A research team at Tohoku University and Future University Hakodate announced on Apr. 3 that they have successfully trained living biological neurons to carry out a supervised temporal pattern learning task, a function previously performed by artificial systems. The team integrated cultured neuronal networks into a machine learning framework, demonstrating that these biological systems can generate complex time-series signals.
The study, published online in Proceedings of the National Academy of Sciences (PNAS) on March 12, highlights the potential for biological neural networks (BNNs) to serve as alternatives or complements to existing machine learning models. This work marks an important development at the intersection of neuroscience and computational technology.
Artificial neural networks (ANNs) and spiking neural networks (SNNs) are commonly used in machine learning and neuromorphic hardware. Reservoir computing is one approach that leverages the dynamic properties of these recurrently connected systems for processing time-dependent data. In traditional ANN-based reservoir computing, methods like First-Order Reduced and Controlled Error (FORCE) learning allow real-time adaptation by continuously adjusting outputs based on errors, enabling artificial systems to generate various temporal patterns including periodic and chaotic signals.

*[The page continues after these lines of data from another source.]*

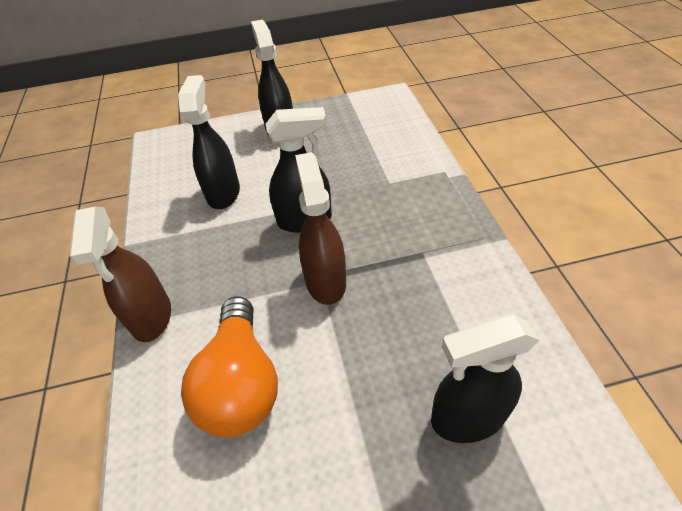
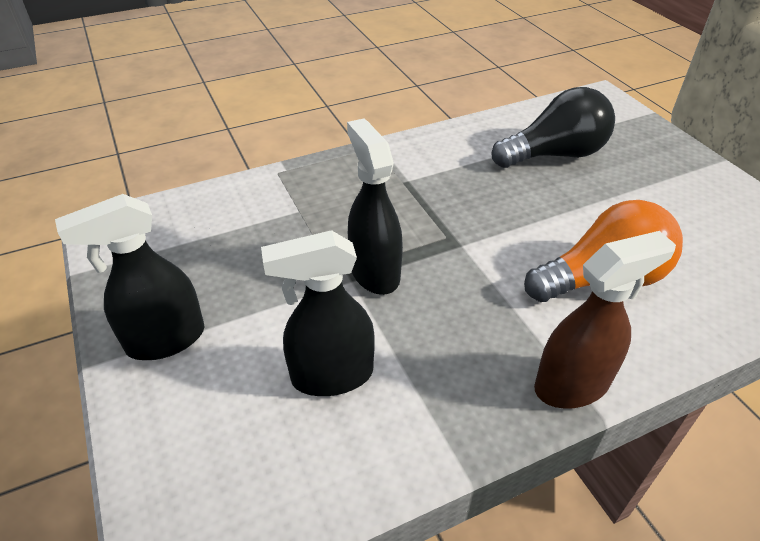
camera: 105 degrees left, 5 degrees down
(325, 281) = (460, 241): brown spray bottle -> none
(467, 417) = (554, 155): black spray bottle -> black light bulb

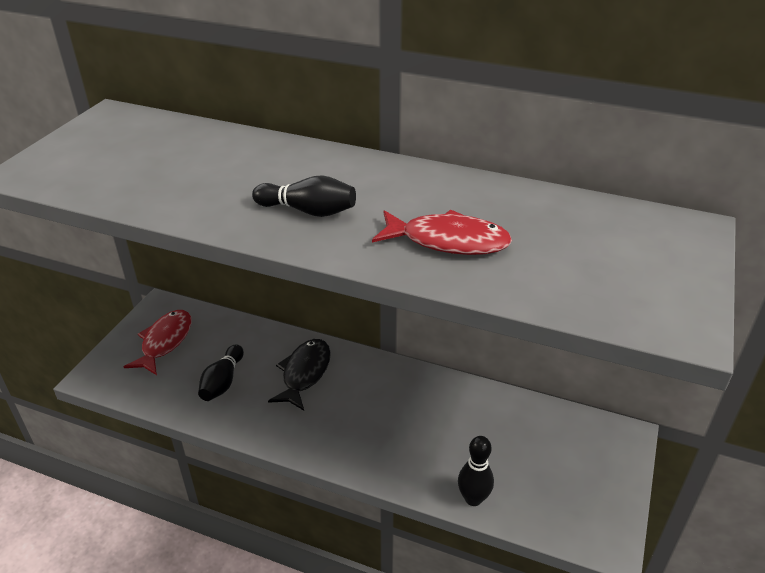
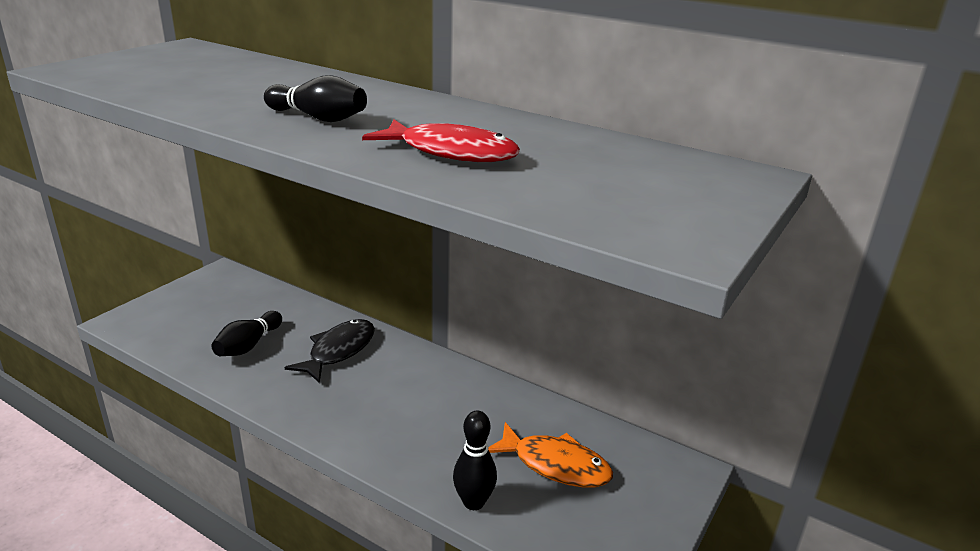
camera: 10 degrees right, 10 degrees down
(165, 342) = (209, 302): red fish -> none
(524, 451) = (555, 465): none -> orange fish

To explore whether similar approaches could be applied to biological neural networks, researchers constructed BNNs using cultured rat cortical neurons within a reservoir computing framework. By applying FORCE learning to optimize output layers, they trained these biological networks to produce complex temporal signals similar to those involved in motor control. The use of microfluidic devices allowed precise guidance of neuronal growth and control over network connectivity, resulting in modular architectures that minimized excessive synchronization while promoting rich dynamics needed for effective reservoir computing.
The BNN-based system generated diverse time-series patterns such as sine waves, triangular waves, square waves, and chaotic trajectories like the Lorenz attractor. The network also demonstrated flexibility by stably reproducing sine waves with varying periods within the same system.
Looking forward, the research team plans to improve signal stability after training by reducing feedback delays and refining their algorithms. They also aim to expand this platform into a microphysiological system for drug response studies and modeling neurological disorders.